Note: For Apple Silicon Macs, the Dockerfile automatically uses ARM64 binaries for better performance.

How It Works

When you select "Use Local Ollama", DeepWiki will:

  1. Use the nomic-embed-text model for creating embeddings of your code
  2. Use the qwen3:1.7b model for generating documentation
  3. Process everything locally on your machine

Troubleshooting

"Cannot connect to Ollama server"

  • Make sure Ollama is running in the background. You can check by running ollama list in your terminal.
  • Verify that Ollama is running on the default port (11434)
  • Try restarting Ollama

Slow generation

  • Local models are typically slower than cloud APIs. Consider using a smaller repository or a more powerful computer.
  • The qwen3:1.7b model is optimized for speed and quality balance. Larger models will be slower but may produce better results.

Out of memory errors

  • If you encounter memory issues, try using a smaller model like phi3:mini instead of larger models.
  • Close other memory-intensive applications while running Ollama

Advanced: Using Different Models

If you want to try different models, you can modify the api/config/generator.json file:

"generator_ollama": {
    "model_client": OllamaClient,
    "model_kwargs": {
        "model": "qwen3:1.7b",  # Change this to another model
        "options": {
            "temperature": 0.7,
            "top_p": 0.8,
        }
    },
},

You can replace "model": "qwen3:1.7b" with any model you've pulled with Ollama. For a list of available models, visit Ollama's model library or run ollama list in your terminal.
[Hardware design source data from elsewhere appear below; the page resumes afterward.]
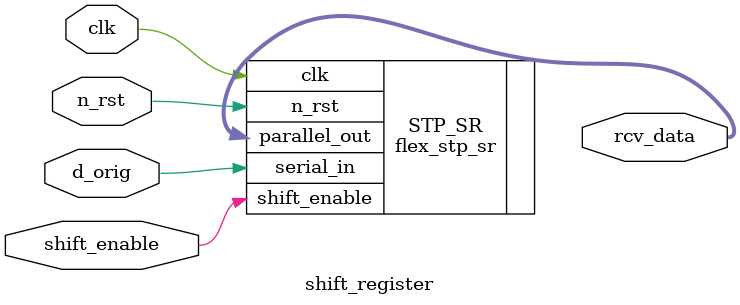
<source format=sv>

module shift_register (input wire clk, input wire n_rst, input wire shift_enable, input wire d_orig, output reg [7:0] rcv_data);

flex_stp_sr #(8, 0) STP_SR (.clk(clk), .n_rst(n_rst), .serial_in(d_orig), .shift_enable(shift_enable), .parallel_out(rcv_data));

endmodule

</source>
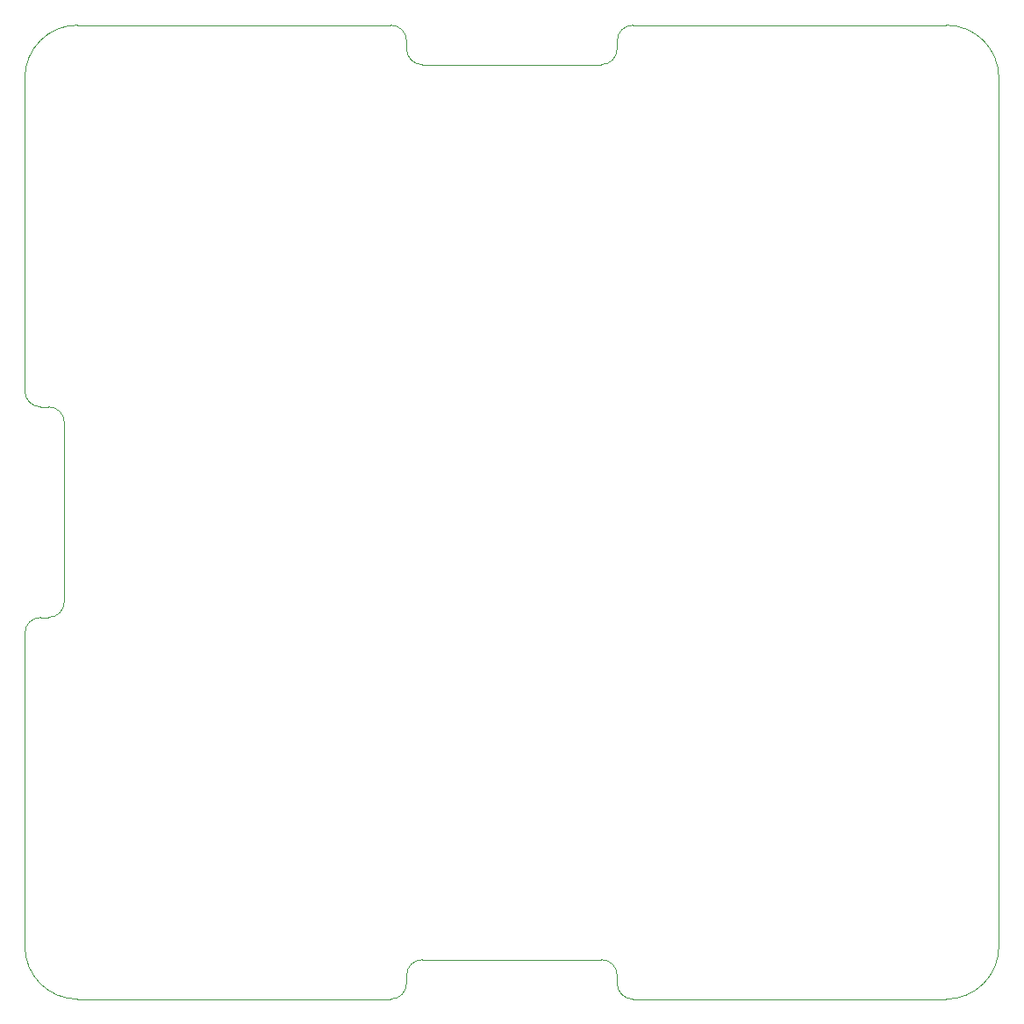
<source format=gbr>
G04 #@! TF.FileFunction,Profile,NP*
%FSLAX46Y46*%
G04 Gerber Fmt 4.6, Leading zero omitted, Abs format (unit mm)*
G04 Created by KiCad (PCBNEW 4.0.7) date 11/09/17 22:03:39*
%MOMM*%
%LPD*%
G01*
G04 APERTURE LIST*
%ADD10C,0.100000*%
G04 APERTURE END LIST*
D10*
X223636960Y-116433720D02*
G75*
G02X218556960Y-121513720I-5080000J0D01*
G01*
X166486960Y-119227720D02*
G75*
G02X168010960Y-117703720I1524000J0D01*
G01*
X185282960Y-117703720D02*
G75*
G02X186806960Y-119227720I0J-1524000D01*
G01*
X166486960Y-119989720D02*
G75*
G02X164962960Y-121513720I-1524000J0D01*
G01*
X218556960Y-27533720D02*
G75*
G02X223636960Y-32613720I0J-5080000D01*
G01*
X188330960Y-121513720D02*
G75*
G02X186806960Y-119989720I0J1524000D01*
G01*
X186806960Y-29057720D02*
G75*
G02X188330960Y-27533720I1524000J0D01*
G01*
X186806960Y-29819720D02*
G75*
G02X185282960Y-31343720I-1524000J0D01*
G01*
X134736960Y-121513720D02*
G75*
G02X129656960Y-116433720I0J5080000D01*
G01*
X129656960Y-32613720D02*
X129656960Y-62839720D01*
X129656960Y-86207720D02*
X129656960Y-116433720D01*
X168010960Y-31343720D02*
G75*
G02X166486960Y-29819720I0J1524000D01*
G01*
X164962960Y-27533720D02*
G75*
G02X166486960Y-29057720I0J-1524000D01*
G01*
X129656960Y-32613720D02*
G75*
G02X134736960Y-27533720I5080000J0D01*
G01*
X131180960Y-64363720D02*
G75*
G02X129656960Y-62839720I0J1524000D01*
G01*
X133466960Y-83159720D02*
G75*
G02X131942960Y-84683720I-1524000J0D01*
G01*
X129656960Y-86207720D02*
G75*
G02X131180960Y-84683720I1524000J0D01*
G01*
X134736960Y-121513720D02*
X164962960Y-121513720D01*
X166486960Y-119989720D02*
X166486960Y-119227720D01*
X168010960Y-117703720D02*
X185282960Y-117703720D01*
X188330960Y-121513720D02*
X218556960Y-121513720D01*
X223636960Y-116433720D02*
X223636960Y-32613720D01*
X218556960Y-27533720D02*
X188330960Y-27533720D01*
X185282960Y-31343720D02*
X168010960Y-31343720D01*
X164962960Y-27533720D02*
X134736960Y-27533720D01*
X131180960Y-64363720D02*
X131942960Y-64363720D01*
X131942960Y-84683720D02*
X131180960Y-84683720D01*
X166486960Y-29819720D02*
X166486960Y-29057720D01*
X133466960Y-65887720D02*
X133466960Y-83159720D01*
X131942960Y-64363720D02*
G75*
G02X133466960Y-65887720I0J-1524000D01*
G01*
X186806960Y-119227720D02*
X186806960Y-119989720D01*
X186806960Y-29057720D02*
X186806960Y-29819720D01*
M02*

</source>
Similarly, you can change the embedding model:

"embedder_ollama": {
    "model_client": OllamaClient,
    "model_kwargs": {
        "model": "nomic-embed-text"  # Change this to another embedding model
    },
},

Performance Considerations

Hardware Requirements

For optimal performance with Ollama:

  • CPU: 4+ cores recommended
  • RAM: 8GB minimum, 16GB+ recommended
  • Storage: 10GB+ free space for models
  • GPU: Optional but highly recommended for faster processing

Model Selection Guide

Model Size Speed Quality Use Case
phi3:mini 1.3GB Fast Good Small projects, quick testing
qwen3:1.7b 3.8GB Medium Better Default, good balance
llama3:8b 8GB Slow Best Complex projects, detailed analysis

Limitations

When using Ollama with DeepWiki:

  1. No Internet Access: The models run completely offline and cannot access external information
  2. Limited Context Window: Local models typically have smaller context windows than cloud APIs
  3. Less Powerful: Local models may not match the quality of the latest cloud models

Conclusion

Using DeepWiki with Ollama gives you a completely local, private solution for code documentation. While it may not match the speed or quality of cloud-based solutions, it provides a free and privacy-focused alternative that works well for most projects.

Enjoy using DeepWiki with your local Ollama models!